--- EXERCISE DESCRIPTION ---
Please report each line in the material below that includes "argtype".
====== DATASET RECORDS
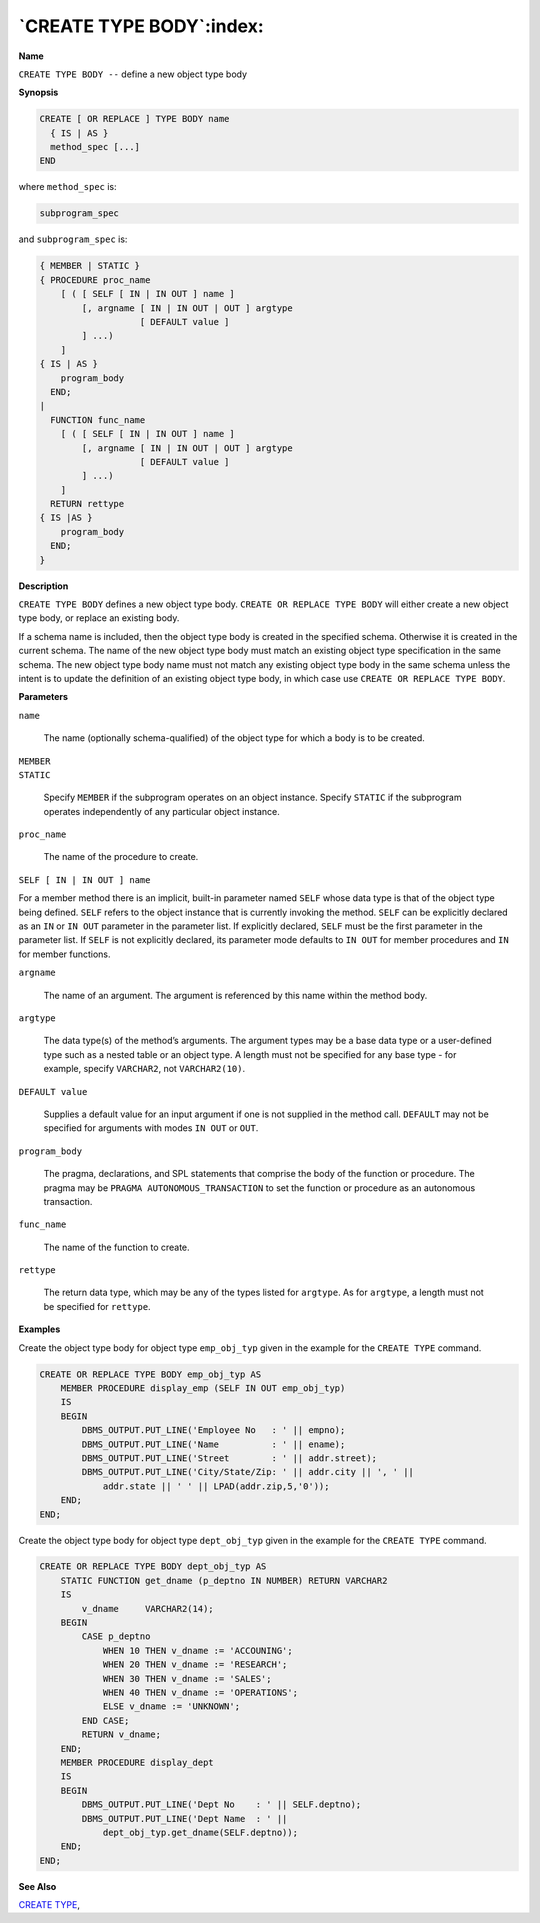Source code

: .. _create_type_body:

*************************
`CREATE TYPE BODY`:index:
*************************

**Name**

``CREATE TYPE BODY --`` define a new object type body

**Synopsis**

.. code-block:: text

    CREATE [ OR REPLACE ] TYPE BODY name
      { IS | AS }
      method_spec [...]
    END

where ``method_spec`` is:

.. code-block:: text

    subprogram_spec

and ``subprogram_spec`` is:

.. code-block:: text

    { MEMBER | STATIC }
    { PROCEDURE proc_name
        [ ( [ SELF [ IN | IN OUT ] name ]
            [, argname [ IN | IN OUT | OUT ] argtype
                       [ DEFAULT value ]
            ] ...)
        ]
    { IS | AS }
        program_body
      END;
    |
      FUNCTION func_name
        [ ( [ SELF [ IN | IN OUT ] name ]
            [, argname [ IN | IN OUT | OUT ] argtype
                       [ DEFAULT value ]
            ] ...)
        ]
      RETURN rettype
    { IS |AS }
        program_body
      END;
    }

**Description**

``CREATE TYPE BODY`` defines a new object type body. ``CREATE OR REPLACE TYPE
BODY`` will either create a new object type body, or replace an existing
body.

If a schema name is included, then the object type body is created in
the specified schema. Otherwise it is created in the current schema. The
name of the new object type body must match an existing object type
specification in the same schema. The new object type body name must not
match any existing object type body in the same schema unless the intent
is to update the definition of an existing object type body, in which
case use ``CREATE OR REPLACE TYPE BODY``.

**Parameters**

``name``

    The name (optionally schema-qualified) of the object type for which a
    body is to be created.

| ``MEMBER``
| ``STATIC``

    Specify ``MEMBER`` if the subprogram operates on an object instance. Specify
    ``STATIC`` if the subprogram operates independently of any particular object
    instance.

``proc_name``

    The name of the procedure to create.

``SELF [ IN | IN OUT ] name``

For a member method there is an implicit, built-in parameter named ``SELF``
whose data type is that of the object type being defined. ``SELF`` refers to
the object instance that is currently invoking the method. ``SELF`` can be
explicitly declared as an ``IN`` or ``IN OUT`` parameter in the parameter list.
If explicitly declared, ``SELF`` must be the first parameter in the
parameter list. If ``SELF`` is not explicitly declared, its parameter mode
defaults to ``IN OUT`` for member procedures and ``IN`` for member functions.

``argname``

    The name of an argument. The argument is referenced by this name within
    the method body.

``argtype``

    The data type(s) of the method’s arguments. The argument types may be a
    base data type or a user-defined type such as a nested table or an
    object type. A length must not be specified for any base type - for
    example, specify ``VARCHAR2``, not ``VARCHAR2(10)``.

``DEFAULT value``

    Supplies a default value for an input argument if one is not supplied in
    the method call. ``DEFAULT`` may not be specified for arguments with modes
    ``IN OUT`` or ``OUT``.

``program_body``

    The pragma, declarations, and SPL statements that comprise the body of
    the function or procedure. The pragma may be ``PRAGMA
    AUTONOMOUS_TRANSACTION`` to set the function or procedure as an autonomous
    transaction.

``func_name``

    The name of the function to create.

``rettype``

    The return data type, which may be any of the types listed for
    ``argtype``. As for ``argtype``, a length must not be specified for
    ``rettype``.

**Examples**

Create the object type body for object type ``emp_obj_typ`` given in the
example for the ``CREATE TYPE`` command.

.. code-block:: text

    CREATE OR REPLACE TYPE BODY emp_obj_typ AS
        MEMBER PROCEDURE display_emp (SELF IN OUT emp_obj_typ)
        IS
        BEGIN
            DBMS_OUTPUT.PUT_LINE('Employee No   : ' || empno);
            DBMS_OUTPUT.PUT_LINE('Name          : ' || ename);
            DBMS_OUTPUT.PUT_LINE('Street        : ' || addr.street);
            DBMS_OUTPUT.PUT_LINE('City/State/Zip: ' || addr.city || ', ' ||
                addr.state || ' ' || LPAD(addr.zip,5,'0'));
        END;
    END;

Create the object type body for object type ``dept_obj_typ`` given in the
example for the ``CREATE TYPE`` command.

.. code-block:: text

    CREATE OR REPLACE TYPE BODY dept_obj_typ AS
        STATIC FUNCTION get_dname (p_deptno IN NUMBER) RETURN VARCHAR2
        IS
            v_dname     VARCHAR2(14);
        BEGIN
            CASE p_deptno
                WHEN 10 THEN v_dname := 'ACCOUNING';
                WHEN 20 THEN v_dname := 'RESEARCH';
                WHEN 30 THEN v_dname := 'SALES';
                WHEN 40 THEN v_dname := 'OPERATIONS';
                ELSE v_dname := 'UNKNOWN';
            END CASE;
            RETURN v_dname;
        END;
        MEMBER PROCEDURE display_dept
        IS
        BEGIN
            DBMS_OUTPUT.PUT_LINE('Dept No    : ' || SELF.deptno);
            DBMS_OUTPUT.PUT_LINE('Dept Name  : ' ||
                dept_obj_typ.get_dname(SELF.deptno));
        END;
    END;

**See Also**


`CREATE TYPE <create_type>`_,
============
--- COMPLETED TASK ---
            [, argname [ IN | IN OUT | OUT ] argtype
            [, argname [ IN | IN OUT | OUT ] argtype
``argtype``
    ``argtype``. As for ``argtype``, a length must not be specified for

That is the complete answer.